Project Title: Tracing scales: Rethinking biodiversity conservation and naturalcultural heritage in times of crisis through Lepidoptera conservation in Oxford.
This doctoral research project explores how different modalities of moth and butterfly - Lepidoptera - conservation in Oxfordshire can reconfigure ideas of biodiversity, scale, and naturalcultural heritage in the context of the current ecological crisis. Oxford is home to the world’s oldest pinned insect and several vibrant Lepidoptera conservation communities. Through multispecies ethnographic fieldwork with museum collections, citizen science networks, and digital conservation platforms, this project will examine how different agents - curators, volunteers, scientists, and moths and butterflies themselves - navigate and co-construct shifting meanings and practices of ‘conservation’. In so doing, this research aims to trace how these human and more-than-human encounters generate new forms of environmental knowledge, participation, and memory, while rethinking the role of naturalcultural heritage in multispecies futures.

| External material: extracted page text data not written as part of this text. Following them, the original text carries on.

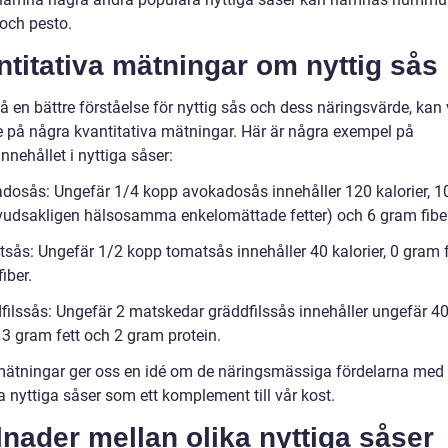
 och pesto.
titativa mätningar om nyttig sås
få en bättre förståelse för nyttig sås och dess näringsvärde, kan v
 på några kvantitativa mätningar. Här är några exempel på
nnehållet i nyttiga såser:
dosås: Ungefär 1/4 kopp avokadosås innehåller 120 kalorier, 
uvudsakligen hälsosamma enkelomättade fetter) och 6 gram fiber
sås: Ungefär 1/2 kopp tomatsås innehåller 40 kalorier, 0 gram f
iber.
filssås: Ungefär 2 matskedar gräddfilssås innehåller ungefär 4
, 3 gram fett och 2 gram protein.
ätningar ger oss en idé om de näringsmässiga fördelarna med 
 nyttiga såser som ett komplement till vår kost.
lnader mellan olika nyttiga såser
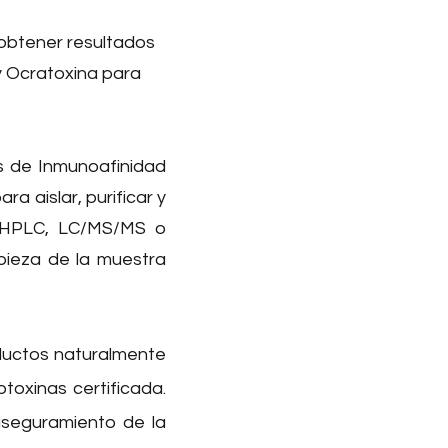
obtener resultados
 y Ocratoxina para
 de Inmunoafinidad
a aislar, purificar y
or HPLC, LC/MS/MS o
pieza de la muestra
ductos
naturalmente
oxinas certificada.
aseguramiento de la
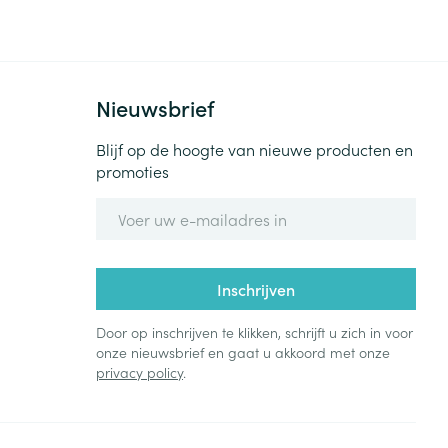
Bed
ng zon
Doorliggen - decubitis
Toon meer
ie
Urinewegen
Nieuwsbrief
id, spanning
Stoppen met roken
Blijf op de hoogte van nieuwe producten en
promoties
 en intieme
Gezichtsreiniging -
ontschminken
n Orthopedie
Instrumenten
E-mail adres
sche
n anticonceptie
Reinigingsmelk, - crème, -
Anti tumor middelen
olie en gel
jn
Inschrijven
Tonic - lotion
zorging
Anesthesie
Micellair water
Door op inschrijven te klikken, schrijft u zich in voor
onze nieuwsbrief en gaat u akkoord met onze
Specifiek voor de ogen
privacy policy
.
t
ie
Diverse geneesmiddelen
Toon meer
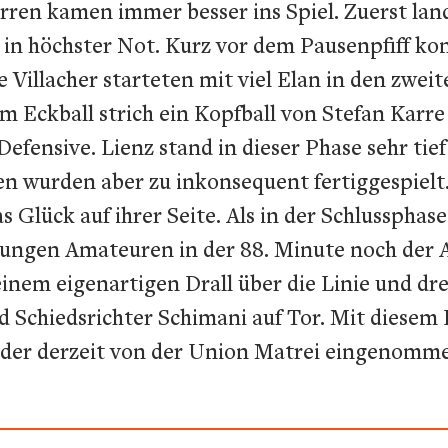
rren kamen immer besser ins Spiel. Zuerst lan
er in höchster Not. Kurz vor dem Pausenpfiff 
 Villacher starteten mit viel Elan in den zwe
m Eckball strich ein Kopfball von Stefan Karr
fensive. Lienz stand in dieser Phase sehr tief
n wurden aber zu inkonsequent fertiggespielt.
Glück auf ihrer Seite. Als in der Schlussphas
ungen Amateuren in der 88. Minute noch der Au
inem eigenartigen Drall über die Linie und dr
d Schiedsrichter Schimani auf Tor. Mit diesem
 der derzeit von der Union Matrei eingenomme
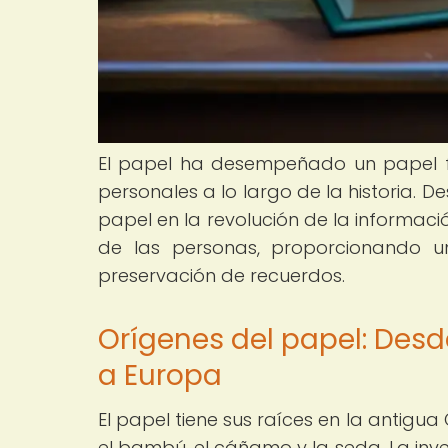
El papel ha desempeñado un papel f
personales a lo largo de la historia. 
papel en la revolución de la informac
de las personas, proporcionando u
preservación de recuerdos.
Orígenes del papel: Desd
a Europa
El papel tiene sus raíces en la antigu
el bambú, el cáñamo y la seda. La inve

Marlowe is an anthropologist and social researcher currently reading for a DPhil in Anthropology at the University of Oxford, funded by the ESRC Grand Union DTP and St John’s College. His research focuses on forms of conservation, heritage, and multispecies relationality, grounded in ethnographic engagement with natural history and biodiversity conservation practices.
He completed a BSc and MRes in Anthropology at UCL, graduating with First-Class Honours and Distinction, respectively. In 2020, he received the Rosa Morison Prize for achieving the highest overall grade in his cohort, was named to the Social and Historical Sciences’ Dean’s List in 2021, and in 2022 was awarded the Anna Sturm Law Fieldwork Prize for his MRes research on the sonic heritage and sustainability of steel pan in Trinidad and Tobago. His postgraduate studies were supported by the UCL Alumni Scholarship.
Beyond academia, Marlowe has worked across research, archiving and project management with organisations including Notting Hill Carnival, Google Arts & Culture, and the UCL Multimedia Anthropology Lab (UCL MAL). His broader interests include material culture, performance and sound studies, digital ethnography, and developing collaborative, cross-disciplinary methods.